Tetracycline treatment retards the onset and slows the progression of diabetes in human amylin transgenic mice

Abstract

OBJECTIVE--Aggregation of human amylin/islet amyloid polypeptide (hA/hIAPP) into small soluble [beta]-sheet-containing oligomers is linked to islet [beta]-cell degeneration and the pathogenesis of type 2 diabetes. Here, we used tetracycline, which modifies hA/hIAPP oligomerization, to probe mechanisms whereby hA/hIAPP causes diabetes in hemizygous hA/hIAPP-transgenic mice. RESEARCH DESIGN AND METHODS--We chronically treated hemizygous hA/hIAPP transgenic mice with oral tetracycline to determine its effects on rates of diabetes initiation, progression, and survival. RESULTS--Homozygous mice developed severe spontaneous diabetes due to islet [beta]-cell loss. Hemizygous transgenic animals also developed spontaneous diabetes, although severity was less and progression rates slower.
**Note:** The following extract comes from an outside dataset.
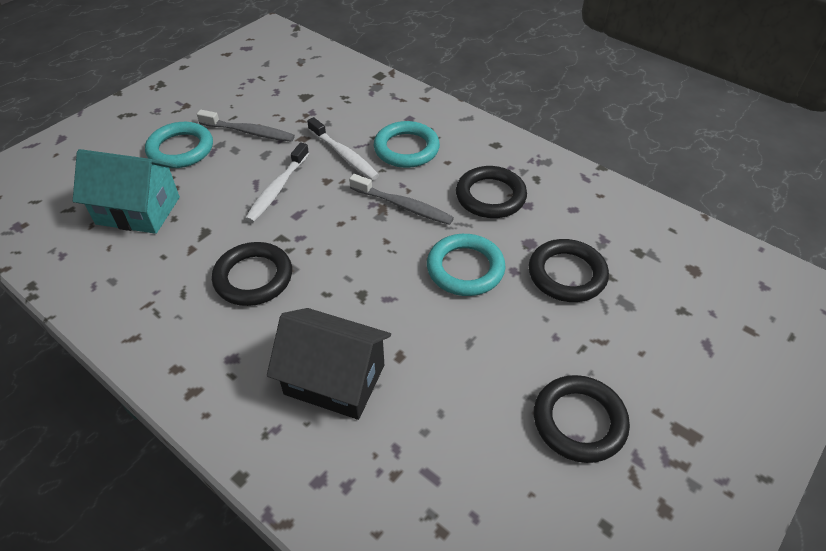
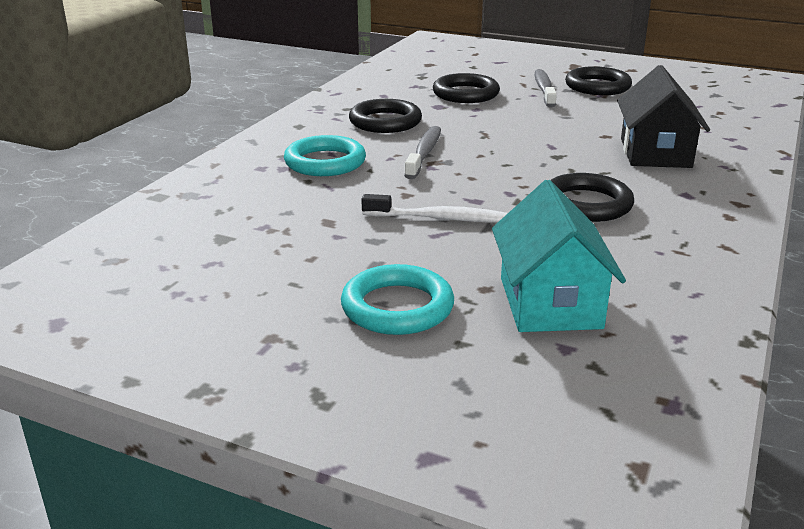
camera: 105 degrees left, 20 degrees down
(249, 132) = (330, 261): grey toothbrush -> grey toothbrush (544, 89)
(344, 155) = (353, 192): white toothbrush -> none
(465, 268) = (489, 123): turquoise ring -> none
Pathogenesis was characterized by initial islet [beta]-cell dysfunction followed by progressive [beta]-cell loss. Islet amyloid was absent from hemizygous animals with early-onset diabetes and correlated positively with longevity. Some long-lived nondiabetic hemizygous animals also had large isletamyloid areas, showing that amyloid itself was not intrinsically cytotoxic. Administration of tetracycline dose-dependently ameliorated hyperglycemia and polydipsia, delayed rates of diabetes initiation and progression, and increased longevity compared with water-treated controls. CONCLUSIONS--This is the first report to show that treating hA/hIAPP transgenic mice with a modifier of hA/hIAPP misfolding can ameliorate their diabetic phenotype. Fibrillar amyloid was neither necessary nor sufficient to cause diabetes and indeed was positively correlated with longevity therein, whereas early-to mid-stage diabetes was associated with islet [beta]-cell dysfunction followed by [beta]-cell loss. Interventions capable of suppressing misfolding in soluble hA/hIAPP oligomers rather than mature fibrils may have potential for treating or preventing type 2 diabetes.